25.12.24

Des racines sans arbres, des arbres sans branches et des branches sans fruits, voilà, en quelques mots, l’Europe. Ou, si je veux être moins sévère, la France, du moins. Le suis-je ? Quoi ? Français ? Mais non, sévère. L’un comme l’autre, je ne le sais. Je parle. C’est tout. Et c’est déjà beaucoup. À quel sol que rien n’irrigue plus et qui n’alimente plus nulle ramification s’imagine-t-on puiser ? Et qu’est-ce que cette identité, cette prétendue essentialité, qui se manifeste une fois l’an ? Dans le meilleur des cas, encore.

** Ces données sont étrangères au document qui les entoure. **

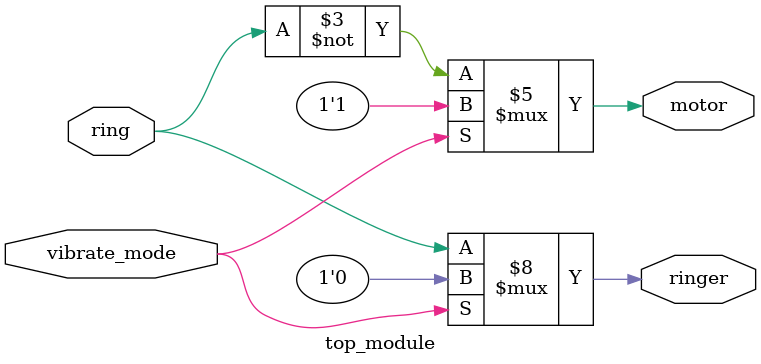
<source format=sv>
module top_module(
    input ring, 
    input vibrate_mode,
    output reg ringer,
    output reg motor
);

always @(*) begin
    if (vibrate_mode == 1) begin
        ringer = 0;
        motor = 1;
    end
    else begin
        ringer = ring;
        motor = ~ring;
    end
end

endmodule

</source>
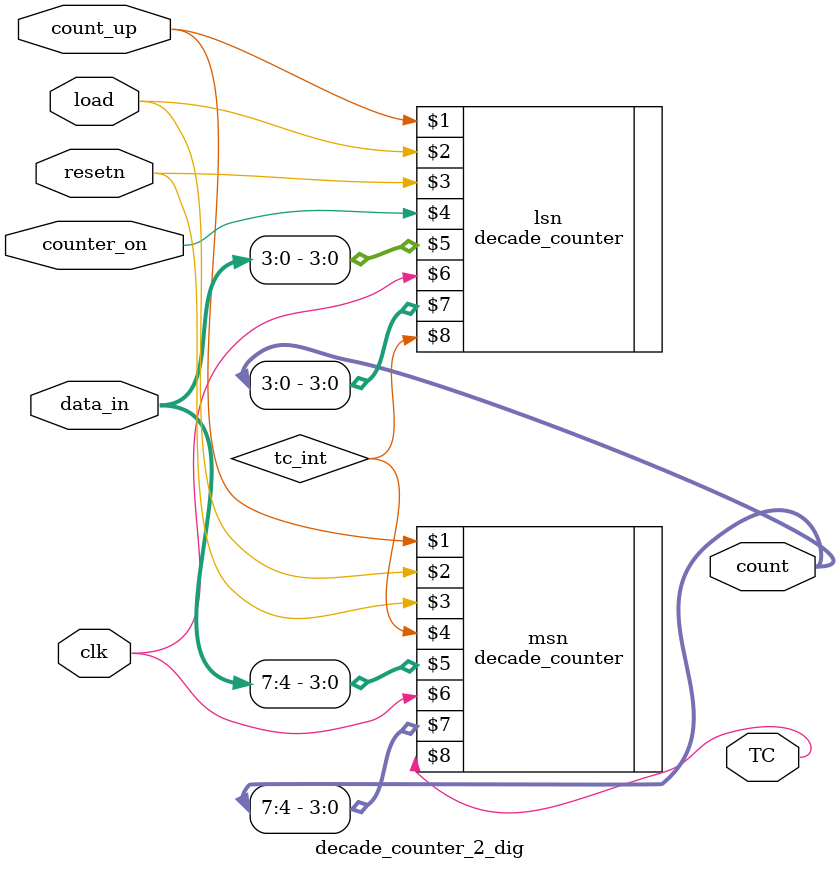
<source format=v>
`include "decade_counter.v"
module decade_counter_2_dig(
	input count_up,
	input load,
	input resetn,
	input counter_on,
	input [7:0]data_in,
	input clk,
	output [7:0]count,
	output TC
);

	wire tc_int;
	decade_counter lsn(count_up,load,resetn,counter_on,data_in[3:0],clk,count[3:0],tc_int);
	decade_counter msn(count_up,load,resetn,tc_int,data_in[7:4],clk,count[7:4],TC);
endmodule


</source>
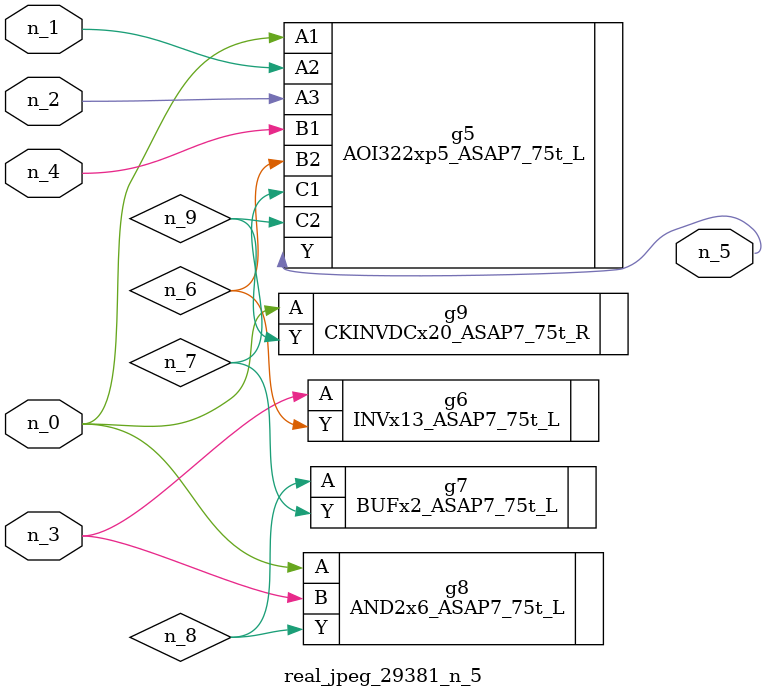
<source format=v>
module real_jpeg_29381_n_5 (n_4, n_0, n_1, n_2, n_3, n_5);

input n_4;
input n_0;
input n_1;
input n_2;
input n_3;

output n_5;

wire n_8;
wire n_6;
wire n_7;
wire n_9;

AOI322xp5_ASAP7_75t_L g5 ( 
.A1(n_0),
.A2(n_1),
.A3(n_2),
.B1(n_4),
.B2(n_6),
.C1(n_7),
.C2(n_9),
.Y(n_5)
);

AND2x6_ASAP7_75t_L g8 ( 
.A(n_0),
.B(n_3),
.Y(n_8)
);

CKINVDCx20_ASAP7_75t_R g9 ( 
.A(n_0),
.Y(n_9)
);

INVx13_ASAP7_75t_L g6 ( 
.A(n_3),
.Y(n_6)
);

BUFx2_ASAP7_75t_L g7 ( 
.A(n_8),
.Y(n_7)
);


endmodule
</source>
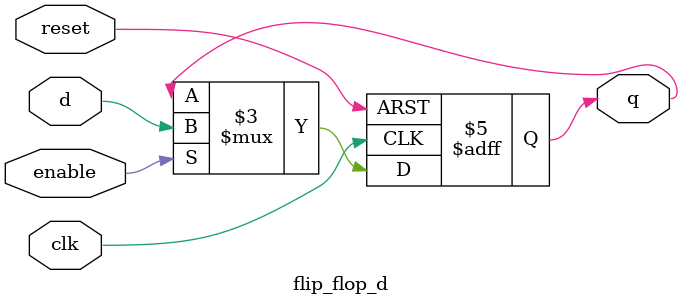
<source format=v>
module flip_flop_d(
    input clk,
    input d,
    input enable,
	 input reset,
    output reg q
	 
);
    always @(posedge clk or posedge reset) begin
      if(reset==1'b1)
			q <= 1'b0; 
		else if (enable)
			q <= d;         
    end
endmodule

</source>
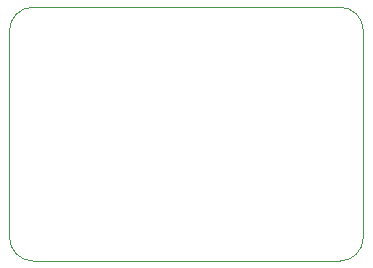
<source format=gm1>
G04 #@! TF.GenerationSoftware,KiCad,Pcbnew,(6.0.7-1)-1*
G04 #@! TF.CreationDate,2024-07-24T16:53:06+03:00*
G04 #@! TF.ProjectId,Thermal,54686572-6d61-46c2-9e6b-696361645f70,rev?*
G04 #@! TF.SameCoordinates,Original*
G04 #@! TF.FileFunction,Profile,NP*
%FSLAX46Y46*%
G04 Gerber Fmt 4.6, Leading zero omitted, Abs format (unit mm)*
G04 Created by KiCad (PCBNEW (6.0.7-1)-1) date 2024-07-24 16:53:06*
%MOMM*%
%LPD*%
G01*
G04 APERTURE LIST*
G04 #@! TA.AperFunction,Profile*
%ADD10C,0.100000*%
G04 #@! TD*
G04 APERTURE END LIST*
D10*
X414963800Y-110500000D02*
X414963800Y-93000000D01*
X414963800Y-93000000D02*
G75*
G03*
X412963800Y-91000000I-2000000J0D01*
G01*
X387000000Y-91000000D02*
G75*
G03*
X385000000Y-93000000I0J-2000000D01*
G01*
X385000000Y-110500000D02*
G75*
G03*
X387000000Y-112500000I2000000J0D01*
G01*
X412963800Y-112500000D02*
X387000000Y-112500000D01*
X385000000Y-110500000D02*
X385000000Y-93000000D01*
X412963800Y-112500000D02*
G75*
G03*
X414963800Y-110500000I0J2000000D01*
G01*
X387000000Y-91000000D02*
X412963800Y-91000000D01*
M02*

</source>
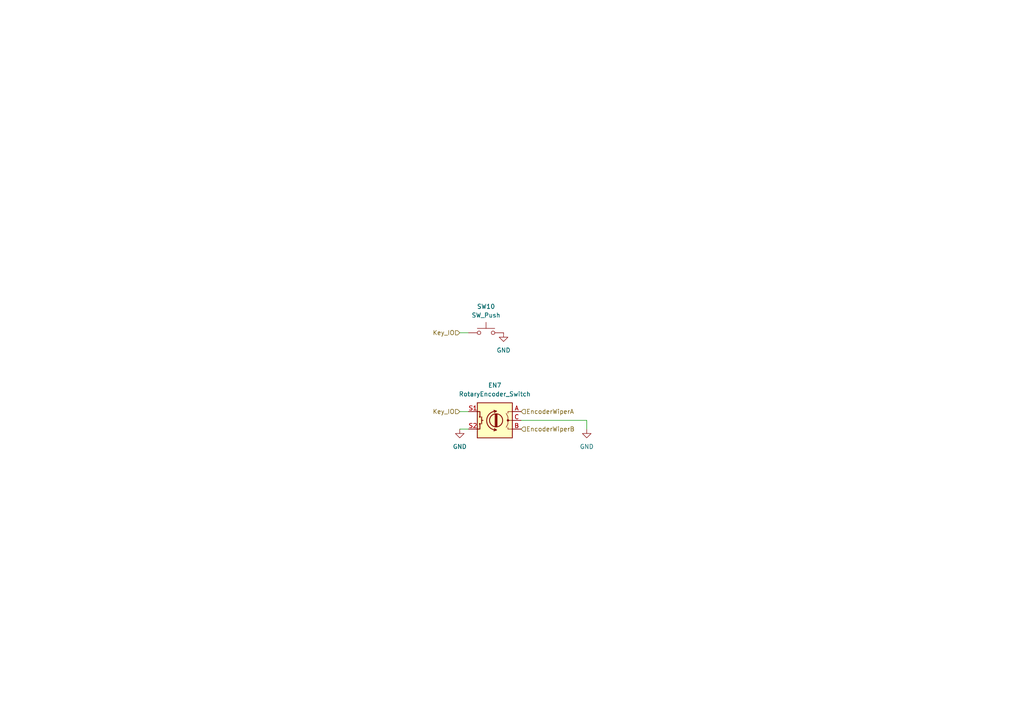
<source format=kicad_sch>
(kicad_sch (version 20211123) (generator eeschema)

  (uuid 43b04ba7-be3d-4c43-bba1-34d6e7977cbf)

  (paper "A4")

  


  (wire (pts (xy 151.13 121.92) (xy 170.18 121.92))
    (stroke (width 0) (type default) (color 0 0 0 0))
    (uuid 83d9437a-6f0b-4c7e-94ad-7d80e3588f47)
  )
  (wire (pts (xy 133.35 119.38) (xy 135.89 119.38))
    (stroke (width 0) (type default) (color 0 0 0 0))
    (uuid a7a2cfcd-1de3-4741-83fb-25e8fad1b0a3)
  )
  (wire (pts (xy 170.18 121.92) (xy 170.18 124.46))
    (stroke (width 0) (type default) (color 0 0 0 0))
    (uuid ac3b524b-30de-4f98-a5da-92dd591fc97d)
  )
  (wire (pts (xy 135.89 124.46) (xy 133.35 124.46))
    (stroke (width 0) (type default) (color 0 0 0 0))
    (uuid d445c127-2af8-484e-842d-1549cc0d22eb)
  )
  (wire (pts (xy 133.35 96.52) (xy 135.89 96.52))
    (stroke (width 0) (type default) (color 0 0 0 0))
    (uuid edfc5186-dfd3-45a1-b501-b1d1fd8987ac)
  )

  (hierarchical_label "Key_IO" (shape input) (at 133.35 96.52 180)
    (effects (font (size 1.27 1.27)) (justify right))
    (uuid 07ae0849-477e-42d9-9160-e12d81c932e3)
  )
  (hierarchical_label "EncoderWiperB" (shape input) (at 151.13 124.46 0)
    (effects (font (size 1.27 1.27)) (justify left))
    (uuid 5c2a2269-8eb3-4566-a787-fa90fd2ca735)
  )
  (hierarchical_label "Key_IO" (shape input) (at 133.35 119.38 180)
    (effects (font (size 1.27 1.27)) (justify right))
    (uuid 71aaca04-ef47-4e97-822b-d3acdd41e586)
  )
  (hierarchical_label "EncoderWiperA" (shape input) (at 151.13 119.38 0)
    (effects (font (size 1.27 1.27)) (justify left))
    (uuid de467ab1-9fe8-4920-954c-a9c3e433856e)
  )

  (symbol (lib_id "power:GND") (at 146.05 96.52 0)
    (in_bom yes) (on_board yes) (fields_autoplaced)
    (uuid 2a58185a-bd0d-49f1-bf3a-af6a41091ca5)
    (property "Reference" "#PWR020" (id 0) (at 146.05 102.87 0)
      (effects (font (size 1.27 1.27)) hide)
    )
    (property "Value" "GND" (id 1) (at 146.05 101.6 0))
    (property "Footprint" "" (id 2) (at 146.05 96.52 0)
      (effects (font (size 1.27 1.27)) hide)
    )
    (property "Datasheet" "" (id 3) (at 146.05 96.52 0)
      (effects (font (size 1.27 1.27)) hide)
    )
    (pin "1" (uuid 72b581bb-bec1-49e2-a189-b5ff5c1f952d))
  )

  (symbol (lib_id "power:GND") (at 170.18 124.46 0)
    (in_bom yes) (on_board yes) (fields_autoplaced)
    (uuid 371a4b26-6d28-4df9-8c36-38fcbfd514c5)
    (property "Reference" "#PWR021" (id 0) (at 170.18 130.81 0)
      (effects (font (size 1.27 1.27)) hide)
    )
    (property "Value" "GND" (id 1) (at 170.18 129.54 0))
    (property "Footprint" "" (id 2) (at 170.18 124.46 0)
      (effects (font (size 1.27 1.27)) hide)
    )
    (property "Datasheet" "" (id 3) (at 170.18 124.46 0)
      (effects (font (size 1.27 1.27)) hide)
    )
    (pin "1" (uuid 2db17d23-0c0d-48fd-be9e-53adfa4a49f7))
  )

  (symbol (lib_id "Device:RotaryEncoder_Switch") (at 143.51 121.92 0) (mirror y)
    (in_bom yes) (on_board yes) (fields_autoplaced)
    (uuid 80e244ae-b219-4491-b023-860f96a13cbe)
    (property "Reference" "EN7" (id 0) (at 143.51 111.76 0))
    (property "Value" "RotaryEncoder_Switch" (id 1) (at 143.51 114.3 0))
    (property "Footprint" "Keeby-Cat Footprints:RotaryEncoder_Alps_EC11E-Switch_Vertical_H20mm_nomount_alt" (id 2) (at 147.32 117.856 0)
      (effects (font (size 1.27 1.27)) hide)
    )
    (property "Datasheet" "~" (id 3) (at 143.51 115.316 0)
      (effects (font (size 1.27 1.27)) hide)
    )
    (pin "A" (uuid 718156bd-df8f-4145-a3d7-1bc275671bf5))
    (pin "B" (uuid e9a37342-49db-4a6e-b09f-3a347bf6a52a))
    (pin "C" (uuid cf8b574c-4587-4010-92a3-aa838754641f))
    (pin "S1" (uuid 7d7941f3-69ab-44e9-bbc5-21f7ab8918dd))
    (pin "S2" (uuid 329ca680-9c32-4e95-81e8-bdb74b84c4b9))
  )

  (symbol (lib_id "power:GND") (at 133.35 124.46 0)
    (in_bom yes) (on_board yes) (fields_autoplaced)
    (uuid caae7f21-448a-4b13-89ce-5a0a4d887ff5)
    (property "Reference" "#PWR019" (id 0) (at 133.35 130.81 0)
      (effects (font (size 1.27 1.27)) hide)
    )
    (property "Value" "GND" (id 1) (at 133.35 129.54 0))
    (property "Footprint" "" (id 2) (at 133.35 124.46 0)
      (effects (font (size 1.27 1.27)) hide)
    )
    (property "Datasheet" "" (id 3) (at 133.35 124.46 0)
      (effects (font (size 1.27 1.27)) hide)
    )
    (pin "1" (uuid b119e539-73b7-4fc4-8703-1ce568a5ce9f))
  )

  (symbol (lib_id "Switch:SW_Push") (at 140.97 96.52 0)
    (in_bom yes) (on_board yes) (fields_autoplaced)
    (uuid e66cb99c-6474-448e-9fc4-a5fd1d7a84ab)
    (property "Reference" "SW10" (id 0) (at 140.97 88.9 0))
    (property "Value" "SW_Push" (id 1) (at 140.97 91.44 0))
    (property "Footprint" "kbd-footprints:CherryMX_1u_north" (id 2) (at 140.97 91.44 0)
      (effects (font (size 1.27 1.27)) hide)
    )
    (property "Datasheet" "~" (id 3) (at 140.97 91.44 0)
      (effects (font (size 1.27 1.27)) hide)
    )
    (pin "1" (uuid ad23a7f0-4248-4c70-acab-ef4d8b3a30a8))
    (pin "2" (uuid be030c70-79ec-49f0-a75e-12020e1b21d6))
  )
)

</source>
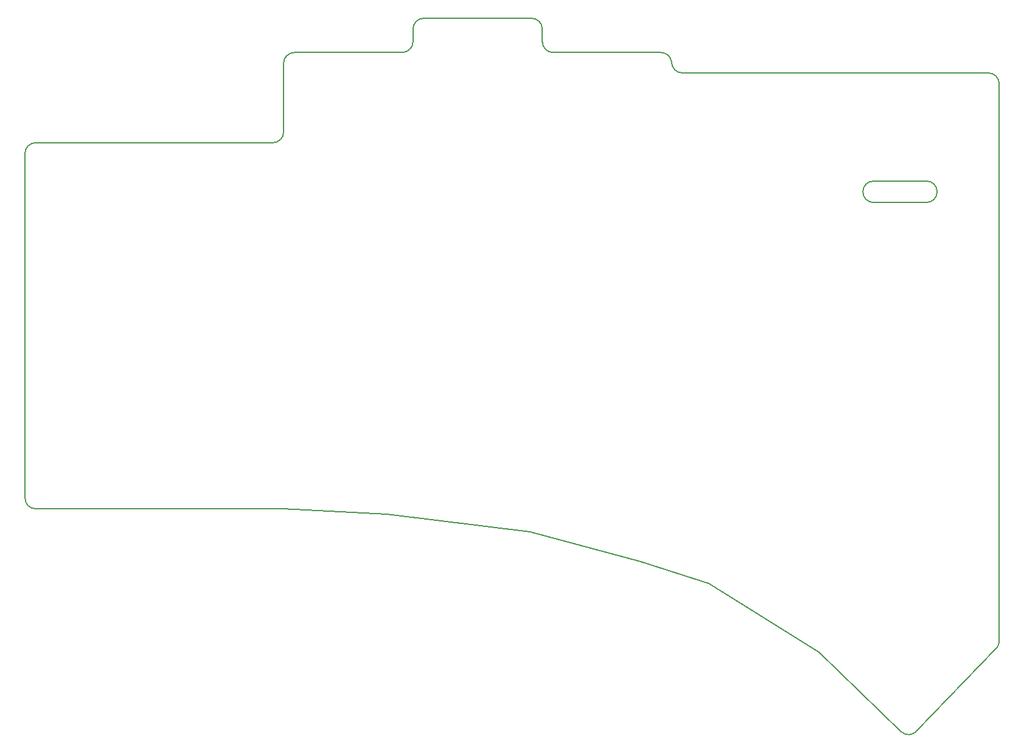
<source format=gm1>
%TF.GenerationSoftware,KiCad,Pcbnew,9.0.4*%
%TF.CreationDate,2025-09-18T00:08:17-03:00*%
%TF.ProjectId,KalyPCB,4b616c79-5043-4422-9e6b-696361645f70,v1.0.0*%
%TF.SameCoordinates,Original*%
%TF.FileFunction,Profile,NP*%
%FSLAX46Y46*%
G04 Gerber Fmt 4.6, Leading zero omitted, Abs format (unit mm)*
G04 Created by KiCad (PCBNEW 9.0.4) date 2025-09-18 00:08:17*
%MOMM*%
%LPD*%
G01*
G04 APERTURE LIST*
%TA.AperFunction,Profile*%
%ADD10C,0.150000*%
%TD*%
G04 APERTURE END LIST*
D10*
X83500000Y-13240000D02*
X68500000Y-13240000D01*
X108181571Y-91991886D02*
X123461902Y-101540097D01*
X67000000Y-14740000D02*
G75*
G02*
X68500000Y-13240000I1500000J0D01*
G01*
X48999354Y-29069354D02*
G75*
G02*
X47499354Y-30569354I-1500054J54D01*
G01*
X14510000Y-81570000D02*
X48793641Y-81570000D01*
X104490646Y-20859354D02*
G75*
G02*
X102990646Y-19359354I54J1500054D01*
G01*
X101500004Y-18002730D02*
G75*
G02*
X102990650Y-19359354I-4J-1497270D01*
G01*
X65499354Y-17999354D02*
X50500000Y-18000000D01*
X138439369Y-38910000D02*
X131099900Y-38910000D01*
X148571022Y-99860000D02*
X148580000Y-99860000D01*
X139939369Y-37410000D02*
G75*
G02*
X138439369Y-38909969I-1500069J100D01*
G01*
X129600000Y-37410000D02*
G75*
G02*
X131100000Y-35910000I1500100J-100D01*
G01*
X83289550Y-84780180D02*
X98669466Y-88901216D01*
X148580000Y-99860000D02*
X148580000Y-22360000D01*
X48999354Y-29069354D02*
X49000000Y-19500000D01*
X131099900Y-38910000D02*
G75*
G02*
X129599900Y-37410000I100J1500100D01*
G01*
X98669466Y-88901216D02*
X108181571Y-91991886D01*
X137044003Y-112570933D02*
G75*
G02*
X134923012Y-112607950I-1079003J1041933D01*
G01*
X86500646Y-17999354D02*
X101500004Y-18002730D01*
X63363580Y-82333578D02*
X83289550Y-84780180D01*
X148571022Y-99860000D02*
G75*
G02*
X148158557Y-101061516I-1491622J-159500D01*
G01*
X49000000Y-19500000D02*
G75*
G02*
X50500000Y-18000000I1500050J-50D01*
G01*
X131100000Y-35910000D02*
X138439469Y-35910000D01*
X147080000Y-20860000D02*
X104490646Y-20859354D01*
X47499354Y-30569354D02*
X14500000Y-30570000D01*
X86500646Y-17999354D02*
G75*
G02*
X85000646Y-16499354I54J1500054D01*
G01*
X137044003Y-112570934D02*
X148158537Y-101061497D01*
X14510000Y-81570000D02*
G75*
G02*
X13010000Y-80070000I50J1500050D01*
G01*
X85000000Y-14740000D02*
X85000646Y-16499354D01*
X83500000Y-13240000D02*
G75*
G02*
X85000000Y-14740000I0J-1500000D01*
G01*
X13010000Y-80070000D02*
X13000000Y-32070000D01*
X147080000Y-20860000D02*
G75*
G02*
X148580000Y-22360000I-100J-1500100D01*
G01*
X13000000Y-32070000D02*
G75*
G02*
X14500000Y-30570000I1500050J-50D01*
G01*
X138439469Y-35910000D02*
G75*
G02*
X139939500Y-37410000I-69J-1500100D01*
G01*
X123461902Y-101540097D02*
X134923006Y-112607956D01*
X66999354Y-16499354D02*
G75*
G02*
X65499354Y-17999354I-1500054J54D01*
G01*
X67000000Y-14740000D02*
X66999354Y-16499354D01*
X48793641Y-81570000D02*
X63363580Y-82333578D01*
M02*

</source>
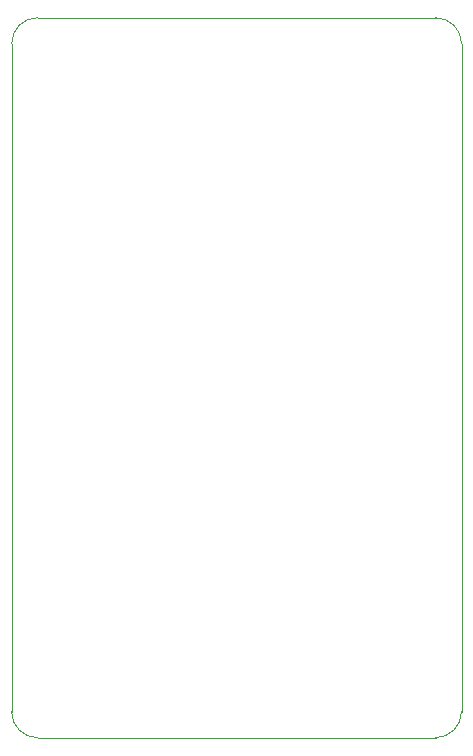
<source format=gm1>
G04 #@! TF.GenerationSoftware,KiCad,Pcbnew,9.0.0*
G04 #@! TF.CreationDate,2025-03-07T16:10:40-06:00*
G04 #@! TF.ProjectId,robo-roach-v1.0,726f626f-2d72-46f6-9163-682d76312e30,rev?*
G04 #@! TF.SameCoordinates,Original*
G04 #@! TF.FileFunction,Profile,NP*
%FSLAX46Y46*%
G04 Gerber Fmt 4.6, Leading zero omitted, Abs format (unit mm)*
G04 Created by KiCad (PCBNEW 9.0.0) date 2025-03-07 16:10:40*
%MOMM*%
%LPD*%
G01*
G04 APERTURE LIST*
G04 #@! TA.AperFunction,Profile*
%ADD10C,0.050000*%
G04 #@! TD*
G04 APERTURE END LIST*
D10*
X162900000Y-76200000D02*
G75*
G02*
X165100000Y-78400000I0J-2200000D01*
G01*
X127000000Y-134960000D02*
X127000000Y-78400000D01*
X127000000Y-78400000D02*
G75*
G02*
X129200000Y-76200000I2200000J0D01*
G01*
X129200000Y-137160000D02*
G75*
G02*
X127000000Y-134960000I0J2200000D01*
G01*
X162900000Y-137160000D02*
X129200000Y-137160000D01*
X165100000Y-134960000D02*
G75*
G02*
X162900000Y-137160000I-2200000J0D01*
G01*
X165100000Y-78400000D02*
X165100000Y-134960000D01*
X129200000Y-76200000D02*
X162900000Y-76200000D01*
M02*

</source>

Corps sans tronc, tronc qui sonne creux, hors le vide, où notre organisation (pays, peuple, nation) irait-elle se loger ? C’est peut-être une vérité trop difficile à entendre, parce qu’elle vaut pour tout le monde, mais certes pas à dire, que celle-ci : il n’y a pas de fondations pour nos humaines croyances, pas de fondements pour nos dogmes imaginaires, tout cela, à la vérité, tout cela flotte dans l’air, c’est périlleux, comme la nuit, dirait John Cage, mais n’est-ce pas aussi notre chance ? Mes racines, ai-je écrit quelque part, et peut-être l’ai-je aussi écrit ici, je ne sais plus, mais cela ne fait rien, voici le plus important : mes racines ne poussent pas en arrière, elles ne me retiennent pas, ne m’étranglent pas, elles poussent devant moi, toujours plus loin, toujours plus loin de moi, et, loin de me ramener à ce que je suis, elles dessinent ce que je puis être, ce que je ne suis pas, ce que je pourrais être, tout et n’importe quoi, elles sont non pas la forme unique (il n’y a de racines qu’au pluriel), mais les formes multiples du devenir, dont il n’est même pas certain qu’elles se ramènent, puissent être reconduites à quelque origine unique, car, quand on regarde le dessin d’un peu plus loin, pas d’un point de vue unique et total,  non, celui-là n’existe pas, d’un peu plus loin, c’est tout, et c’est déjà beaucoup, on voit bien qu’on ne voit rien, j’entends : rien ne ressemble plus à l’arrière que l’avant, hier que demain, et n’est-ce pas merveilleux, n’est-ce pas la plus belle de nos chances ? Les ruins in reverse de Robert Smithson, plutôt que de se lamenter, n’est-ce pas ainsi que l’on peut les interpréter, pas comme des chutes, mais comme de potentielles croissances ? Ne sont-elles pas là, nos réelles fondations, n’ont-elles pas en vérité la forme de ruines, ne sont-ce pas toujours des ruines ? Et dès lors, rien ne nous retient, tout nous incite, pousse, pousse, petite fleur, regarde, le ciel est bleu, le soleil brille.